:: Task instructions ::
A: From the article on the Prevent review boycott, list each organization it names as one of the groups joining the boycott.
B: Reproduce the article on the Prevent review boycott word for word, from "Posted on 16" up to and including "the new reviewer.".
C: Continue the article about rights groups boycotting the Prevent review, starting right after its final sentence.

Counter-terrorism / Prevent

Rights groups boycott Prevent Review

Posted on 16 Feb 2021

Rights and community groups have accused the Government of using the Prevent review to rubber stamp the strategy after the appointment of William Shawcross as reviewer

  • Boycott announced by 17 groups including Open Society Justice Initiative, Liberty, Muslim Engagement and Development, and Amnesty International
  • Move follows appointment of reviewer who has expressed Islamophobic views
  • Faith lost in long-needed review of fundamentally flawed Prevent strategy

Rights and community groups have announced a collective boycott of the Government’s review of the Prevent strategy following the appointment of William Shawcross as the new reviewer.

Together 17 groups have issued a joint statement [1] saying the appointment of Shawcross – who has in the past expressed Islamophobic views – confirms their suspicion of what the Government is using this review for. Instead of looking critically at the impact on the communities Prevent targets, the groups say the appointment shows the exercise is there to simply ‘rubber stamp’ the controversial and divisive strategy.

The groups – which include the Open Society Justice Initiative, Liberty, Muslim Engagement and Development, and Amnesty International – also announced that, in lieu of participating in the government’s review they will conduct a parallel review that properly considers the harms of Prevent.

Shawcross was appointed as Prevent reviewer by the Government to replace Lord Carlile, who was removed following legal action by Rights and Security International over the fact Lord Carlile was involved in oversight of Prevent, had previously declared his “considered and strong support” for the strategy, and was on record acknowledging his bias towards it.

:: Raw data ::
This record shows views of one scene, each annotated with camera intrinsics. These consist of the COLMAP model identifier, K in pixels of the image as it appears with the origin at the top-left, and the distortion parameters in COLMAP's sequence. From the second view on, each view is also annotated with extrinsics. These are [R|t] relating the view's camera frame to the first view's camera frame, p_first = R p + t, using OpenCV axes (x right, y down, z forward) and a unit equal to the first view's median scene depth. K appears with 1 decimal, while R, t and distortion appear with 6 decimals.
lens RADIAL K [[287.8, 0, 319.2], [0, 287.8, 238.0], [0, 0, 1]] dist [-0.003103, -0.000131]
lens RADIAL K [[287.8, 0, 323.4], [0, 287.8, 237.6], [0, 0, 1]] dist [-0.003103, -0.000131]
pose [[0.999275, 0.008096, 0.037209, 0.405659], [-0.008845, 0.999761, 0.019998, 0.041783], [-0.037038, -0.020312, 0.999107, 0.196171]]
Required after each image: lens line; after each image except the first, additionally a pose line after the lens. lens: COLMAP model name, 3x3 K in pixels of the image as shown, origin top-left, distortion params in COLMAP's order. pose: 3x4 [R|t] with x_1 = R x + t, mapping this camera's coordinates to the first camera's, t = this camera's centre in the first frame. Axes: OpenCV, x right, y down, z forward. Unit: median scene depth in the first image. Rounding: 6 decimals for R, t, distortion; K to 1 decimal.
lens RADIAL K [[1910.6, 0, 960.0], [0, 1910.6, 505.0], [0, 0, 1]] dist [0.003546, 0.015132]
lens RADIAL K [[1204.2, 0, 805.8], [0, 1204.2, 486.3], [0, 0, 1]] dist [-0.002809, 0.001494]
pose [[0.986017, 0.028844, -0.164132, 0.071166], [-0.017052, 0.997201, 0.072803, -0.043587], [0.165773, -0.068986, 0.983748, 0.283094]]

:: Your written answers ::
A:
Open Society Justice Initiative
Liberty
Muslim Engagement and Development
Amnesty International

B:
Posted on 16 Feb 2021

Rights and community groups have accused the Government of using the Prevent review to rubber stamp the strategy after the appointment of William Shawcross as reviewer

  • Boycott announced by 17 groups including Open Society Justice Initiative, Liberty, Muslim Engagement and Development, and Amnesty International
  • Move follows appointment of reviewer who has expressed Islamophobic views
  • Faith lost in long-needed review of fundamentally flawed Prevent strategy

Rights and community groups have announced a collective boycott of the Government’s review of the Prevent strategy following the appointment of William Shawcross as the new reviewer.

C:
Shawcross has also made past comments which call in to doubt his suitability as an independent reviewer. While a director of the Henry Jackson Society, Shawcross said: “Europe and Islam is one of the greatest, most terrifying problems of our future. I think all European countries have vastly, very quickly growing Islamic populations.”

In the statement the groups said: “The appointments of both Shawcross and Lord Carlile have made clear, beyond doubt, that the UK government has no interest in conducting an objective and impartial review of the strategy, nor in engaging meaningfully with communities affected by it… We, the undersigned groups, cannot be complicit in a process that serves only to rubber stamp a fundamentally flawed strategy.”

The Prevent review was established in response to rights and community groups long raising serious concerns about the discriminatory and anti-Muslim impact of Prevent and its potential to violate core human rights and freedoms.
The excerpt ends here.